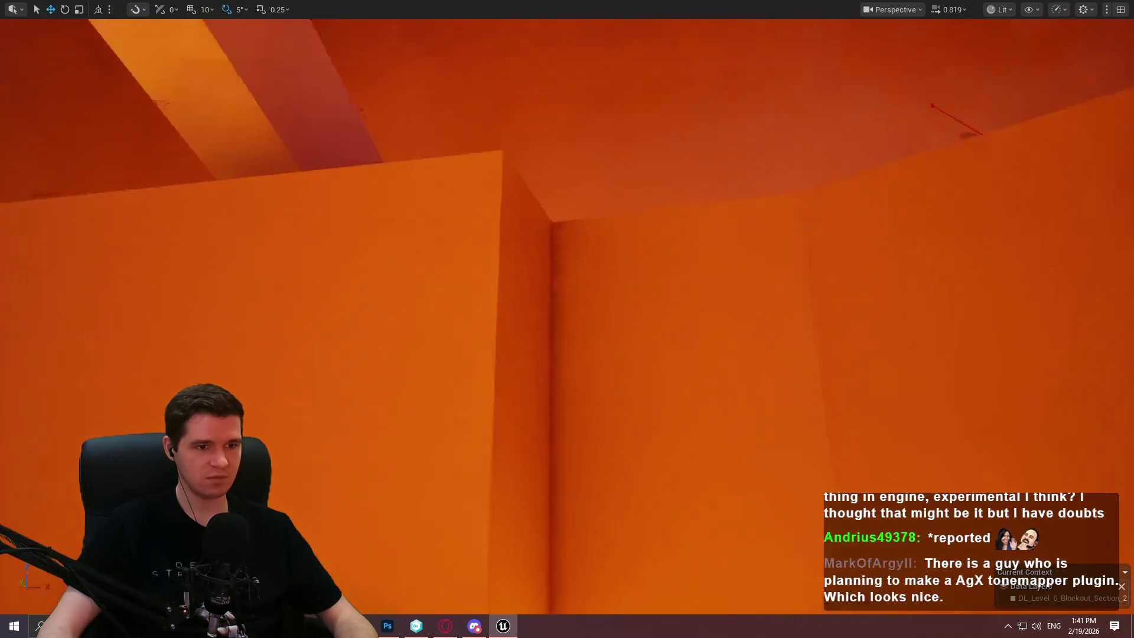
pyautogui.press('w')
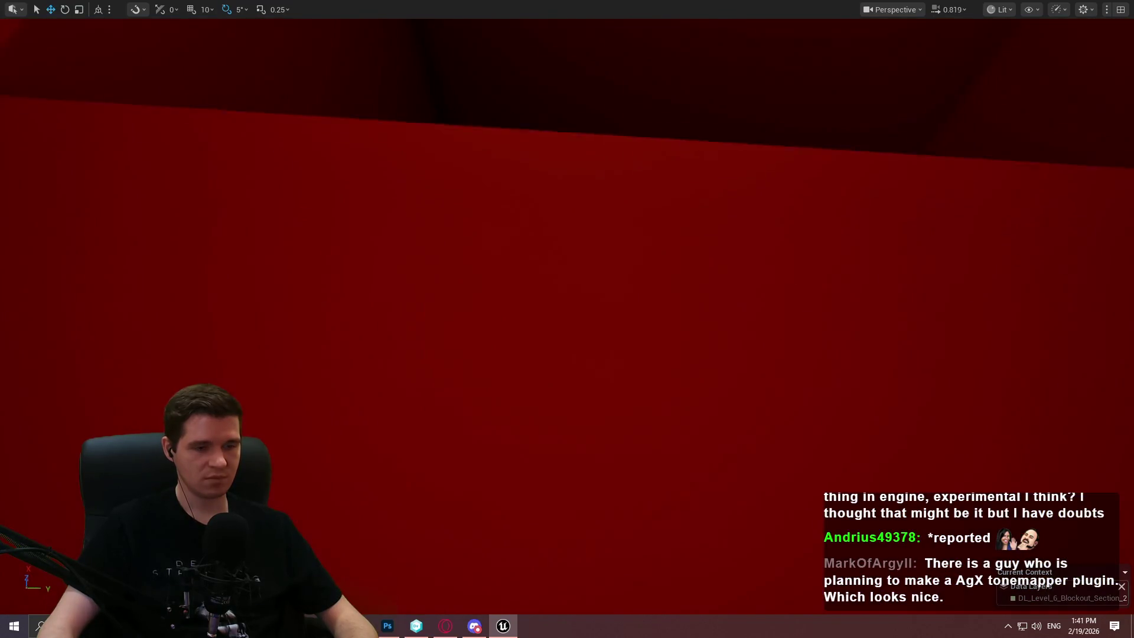
pyautogui.press('w')
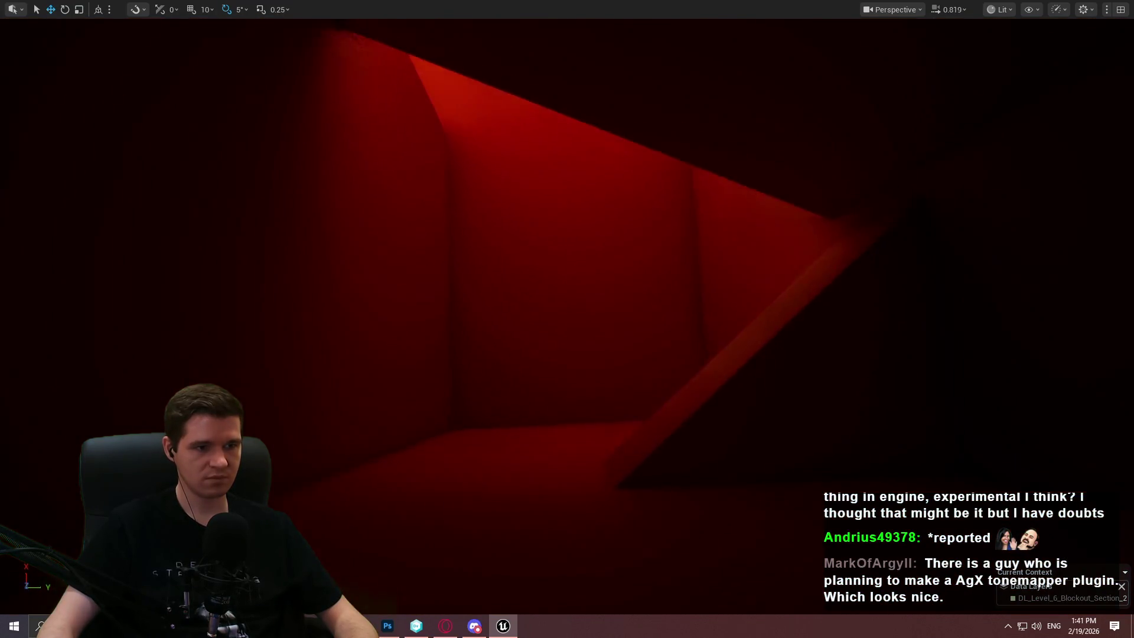
pyautogui.press('w')
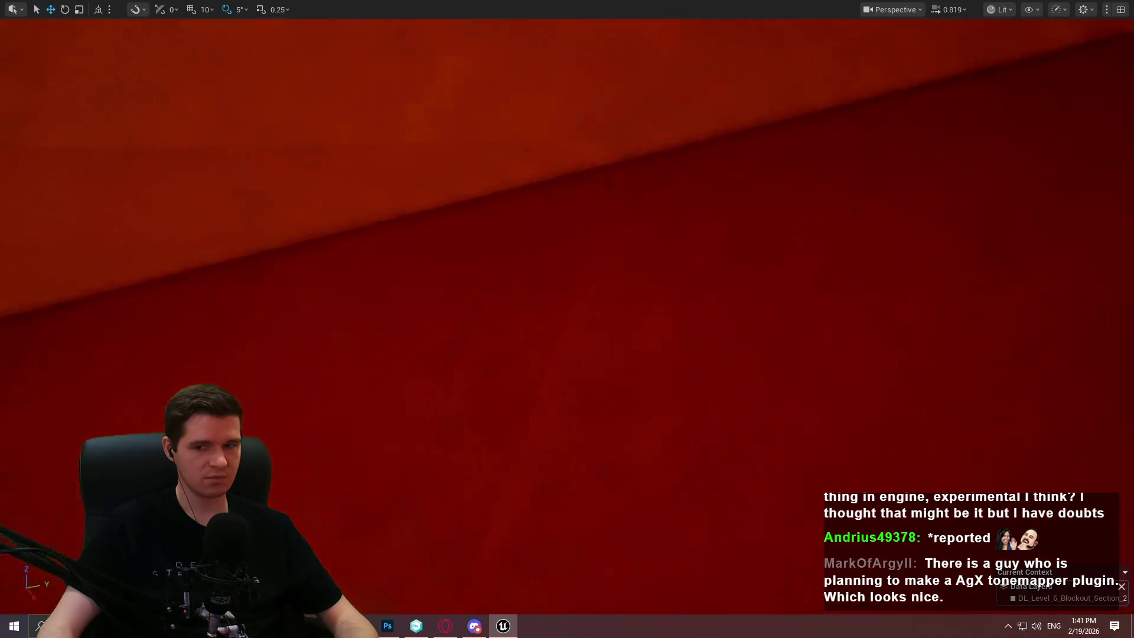
pyautogui.press('w')
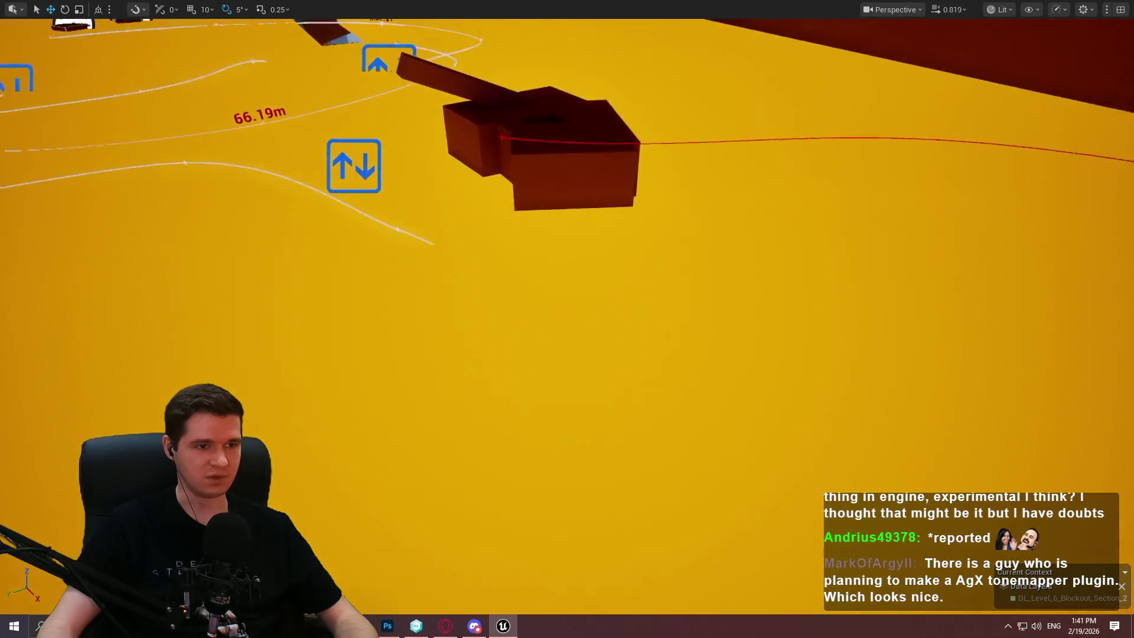
pyautogui.moveTo(272, 195); pyautogui.dragTo(277, 188)
# Save all Redlock level changes, checking out the files, then return to full-screen view.
pyautogui.press('F11')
◇ ◇ ◇
▶ _Problem statement_:
All lines from the one with "pyautogui.moveTo(272, 195); pyautogui.dragTo(277, 188)" to the end of the records must be set down exactly. Skip every line before it.

▶ _Response to this exercise_:
pyautogui.moveTo(272, 195); pyautogui.dragTo(277, 188)
# Save all Redlock level changes, checking out the files, then return to full-screen view.
pyautogui.press('F11')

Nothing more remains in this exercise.